Avec ce petit dernier, le groupe « Star » détient en Asie 53 chaînes, 70M spectateurs quotidiens et… 1MM$ de pertes. Xin Kong ne sera pas profitable avant 2 ans, faute de recettes de pub solides d’ici là. Star vise, pour Xin Kong, une audience de 7M avant 2003, par le réseau câblé.
· Pratique très neuve en Chine, Shell China Exploration & Production, responsable d’une part de la construction du futur gazoduc Urumqi-Shanghai, commande une enquête d’impact social du projet auprès des 8 provinces riveraines, dans le but de «maximiser les bénéfices socio-économiques et de promouvoir une croissance équitable». Le sondage et les études seront menés par des consultants chinois et étrangers, publics et privés auprès de toutes les parties concernées (individus, mairies, ONG…). Au cours de ce processus, la transparence est promise – pour réaliser l’enquête, Shell recourt aux services de l’UNDP. Publiés à partir de mi-2002, les résultats serviront à définir un programme d’investissements sociaux le long des 4000km de l’ouvrage, financé par les partenaires du consortium et le gouvernement.

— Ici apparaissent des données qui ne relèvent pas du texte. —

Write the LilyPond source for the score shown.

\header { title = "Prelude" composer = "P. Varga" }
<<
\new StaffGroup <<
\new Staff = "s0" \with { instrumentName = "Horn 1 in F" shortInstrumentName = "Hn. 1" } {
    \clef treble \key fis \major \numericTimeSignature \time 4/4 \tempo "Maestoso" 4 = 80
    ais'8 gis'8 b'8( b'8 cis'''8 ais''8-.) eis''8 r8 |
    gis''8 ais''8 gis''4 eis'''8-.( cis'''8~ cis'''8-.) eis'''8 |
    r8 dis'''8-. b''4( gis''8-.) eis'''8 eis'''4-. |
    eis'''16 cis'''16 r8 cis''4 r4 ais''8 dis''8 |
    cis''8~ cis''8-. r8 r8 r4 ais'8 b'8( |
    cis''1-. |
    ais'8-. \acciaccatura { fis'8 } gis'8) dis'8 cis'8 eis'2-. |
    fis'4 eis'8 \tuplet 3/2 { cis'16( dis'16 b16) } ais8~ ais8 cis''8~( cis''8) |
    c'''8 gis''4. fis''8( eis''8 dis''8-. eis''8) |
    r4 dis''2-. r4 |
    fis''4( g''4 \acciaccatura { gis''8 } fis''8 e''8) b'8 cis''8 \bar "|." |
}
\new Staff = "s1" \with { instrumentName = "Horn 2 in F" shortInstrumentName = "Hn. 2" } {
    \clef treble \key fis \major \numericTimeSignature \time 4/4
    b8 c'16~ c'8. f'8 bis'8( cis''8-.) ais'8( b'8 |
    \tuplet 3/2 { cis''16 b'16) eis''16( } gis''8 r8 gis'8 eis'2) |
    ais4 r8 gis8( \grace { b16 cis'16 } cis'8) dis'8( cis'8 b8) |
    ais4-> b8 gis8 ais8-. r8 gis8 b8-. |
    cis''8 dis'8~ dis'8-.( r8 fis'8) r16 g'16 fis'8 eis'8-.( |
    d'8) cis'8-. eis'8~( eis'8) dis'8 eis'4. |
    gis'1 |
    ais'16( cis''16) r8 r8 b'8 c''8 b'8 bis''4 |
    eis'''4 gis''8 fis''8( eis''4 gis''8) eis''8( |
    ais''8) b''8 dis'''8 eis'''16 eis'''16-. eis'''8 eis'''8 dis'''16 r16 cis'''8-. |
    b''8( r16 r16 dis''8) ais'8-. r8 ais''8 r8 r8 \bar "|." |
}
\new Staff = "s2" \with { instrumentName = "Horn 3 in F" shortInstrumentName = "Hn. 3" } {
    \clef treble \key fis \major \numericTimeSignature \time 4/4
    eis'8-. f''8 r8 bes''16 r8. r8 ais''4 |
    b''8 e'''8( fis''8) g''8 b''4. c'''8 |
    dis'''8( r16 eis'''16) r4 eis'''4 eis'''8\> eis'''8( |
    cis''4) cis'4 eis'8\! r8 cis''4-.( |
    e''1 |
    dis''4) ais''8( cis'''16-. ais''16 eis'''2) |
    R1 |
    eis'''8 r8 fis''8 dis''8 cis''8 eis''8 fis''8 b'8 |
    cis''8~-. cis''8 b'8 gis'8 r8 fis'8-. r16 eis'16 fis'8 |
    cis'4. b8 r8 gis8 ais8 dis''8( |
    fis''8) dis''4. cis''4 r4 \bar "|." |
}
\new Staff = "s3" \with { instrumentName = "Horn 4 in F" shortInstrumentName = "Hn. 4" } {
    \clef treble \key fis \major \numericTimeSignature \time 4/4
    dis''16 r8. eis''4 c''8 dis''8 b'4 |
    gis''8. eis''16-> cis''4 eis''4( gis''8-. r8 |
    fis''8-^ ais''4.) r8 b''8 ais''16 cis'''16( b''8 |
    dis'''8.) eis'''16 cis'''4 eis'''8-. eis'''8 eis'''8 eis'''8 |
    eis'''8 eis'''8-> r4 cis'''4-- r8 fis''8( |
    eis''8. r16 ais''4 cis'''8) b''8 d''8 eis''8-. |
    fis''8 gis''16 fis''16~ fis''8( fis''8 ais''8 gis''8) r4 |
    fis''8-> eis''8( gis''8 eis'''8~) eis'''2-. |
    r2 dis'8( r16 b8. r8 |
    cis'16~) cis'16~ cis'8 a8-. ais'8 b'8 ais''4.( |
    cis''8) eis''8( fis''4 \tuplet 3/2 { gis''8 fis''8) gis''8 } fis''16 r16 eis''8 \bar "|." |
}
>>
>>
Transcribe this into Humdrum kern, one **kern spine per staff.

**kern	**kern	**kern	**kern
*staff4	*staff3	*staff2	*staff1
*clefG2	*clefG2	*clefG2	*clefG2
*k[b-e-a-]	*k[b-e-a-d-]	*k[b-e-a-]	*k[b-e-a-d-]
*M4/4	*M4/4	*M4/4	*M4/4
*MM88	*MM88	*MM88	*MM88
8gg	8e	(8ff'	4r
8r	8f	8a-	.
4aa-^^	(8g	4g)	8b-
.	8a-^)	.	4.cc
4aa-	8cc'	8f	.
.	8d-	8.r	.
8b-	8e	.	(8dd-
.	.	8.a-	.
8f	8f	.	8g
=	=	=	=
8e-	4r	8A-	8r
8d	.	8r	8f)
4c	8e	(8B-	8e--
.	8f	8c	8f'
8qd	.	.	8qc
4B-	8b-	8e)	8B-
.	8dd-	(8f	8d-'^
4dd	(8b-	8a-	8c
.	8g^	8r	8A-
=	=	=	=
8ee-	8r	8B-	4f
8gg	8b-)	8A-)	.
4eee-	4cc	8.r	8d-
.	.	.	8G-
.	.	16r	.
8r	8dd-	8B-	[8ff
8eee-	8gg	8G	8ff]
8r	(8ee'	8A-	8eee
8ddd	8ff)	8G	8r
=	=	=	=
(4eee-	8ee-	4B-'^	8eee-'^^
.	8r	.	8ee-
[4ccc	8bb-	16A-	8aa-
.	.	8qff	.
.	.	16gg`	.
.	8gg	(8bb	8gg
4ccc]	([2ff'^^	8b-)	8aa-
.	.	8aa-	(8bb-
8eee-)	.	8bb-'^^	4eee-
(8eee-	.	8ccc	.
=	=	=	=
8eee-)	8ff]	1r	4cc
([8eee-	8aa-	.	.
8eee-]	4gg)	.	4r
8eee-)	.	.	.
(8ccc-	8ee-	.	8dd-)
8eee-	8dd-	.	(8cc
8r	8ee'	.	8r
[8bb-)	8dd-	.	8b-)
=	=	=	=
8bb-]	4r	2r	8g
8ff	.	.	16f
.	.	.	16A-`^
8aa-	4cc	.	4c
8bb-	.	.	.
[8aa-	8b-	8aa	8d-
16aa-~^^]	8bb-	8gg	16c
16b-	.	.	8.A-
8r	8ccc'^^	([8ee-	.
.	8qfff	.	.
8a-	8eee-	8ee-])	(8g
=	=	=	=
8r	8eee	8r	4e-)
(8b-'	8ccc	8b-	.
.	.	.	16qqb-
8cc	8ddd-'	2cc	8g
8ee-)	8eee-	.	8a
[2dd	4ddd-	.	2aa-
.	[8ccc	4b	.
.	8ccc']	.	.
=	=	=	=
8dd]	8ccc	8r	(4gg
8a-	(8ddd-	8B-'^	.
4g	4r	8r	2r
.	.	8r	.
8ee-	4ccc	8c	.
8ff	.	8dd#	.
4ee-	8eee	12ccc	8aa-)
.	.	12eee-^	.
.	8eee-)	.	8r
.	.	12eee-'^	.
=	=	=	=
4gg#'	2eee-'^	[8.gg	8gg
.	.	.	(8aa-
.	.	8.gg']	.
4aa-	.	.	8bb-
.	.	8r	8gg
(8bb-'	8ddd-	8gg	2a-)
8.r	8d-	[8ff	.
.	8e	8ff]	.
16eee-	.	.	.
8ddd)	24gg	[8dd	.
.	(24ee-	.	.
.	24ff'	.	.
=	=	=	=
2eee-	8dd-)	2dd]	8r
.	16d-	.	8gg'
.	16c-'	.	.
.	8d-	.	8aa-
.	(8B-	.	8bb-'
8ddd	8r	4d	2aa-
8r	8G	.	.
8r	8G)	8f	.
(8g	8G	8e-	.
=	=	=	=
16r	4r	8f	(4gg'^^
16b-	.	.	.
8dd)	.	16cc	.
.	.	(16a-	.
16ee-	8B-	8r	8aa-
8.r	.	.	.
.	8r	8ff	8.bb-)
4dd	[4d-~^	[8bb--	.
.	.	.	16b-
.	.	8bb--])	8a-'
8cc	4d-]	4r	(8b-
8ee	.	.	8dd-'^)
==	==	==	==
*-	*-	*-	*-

Par cette démarche jusqu’alors inexplorée en Chine, le groupe Shell apporte une «valeur ajoutée» au projet, en investissant dans l’image du groupe et de l’outil futur. Elle répond à un souci partagé par tous les chantiers de pointe en ce pays (barrage des trois Gorges, centrales nucléaires, futur canal Yangtzé-Fleuve Jaune) : par leur complexité et leur vulnérabilité, de tels investissements exigent un degré d’acceptation par les riverains, et donc, de réflexion concertée, sur leurs propres besoins, en rapport à ce projet!